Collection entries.
——————
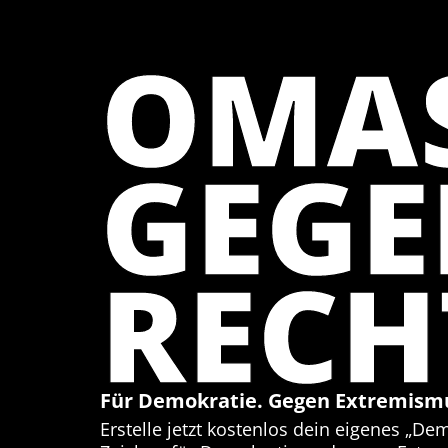
OMA
GEG
RECH
Für Demokratie. Gegen Extremism
Erstelle jetzt kostenlos dein eigenes „De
——————
Problem statement. Leave every picture out and output the records exactly.

Response.
OMA
GEG
RECH
Für Demokratie. Gegen Extremism
Erstelle jetzt kostenlos dein eigenes „De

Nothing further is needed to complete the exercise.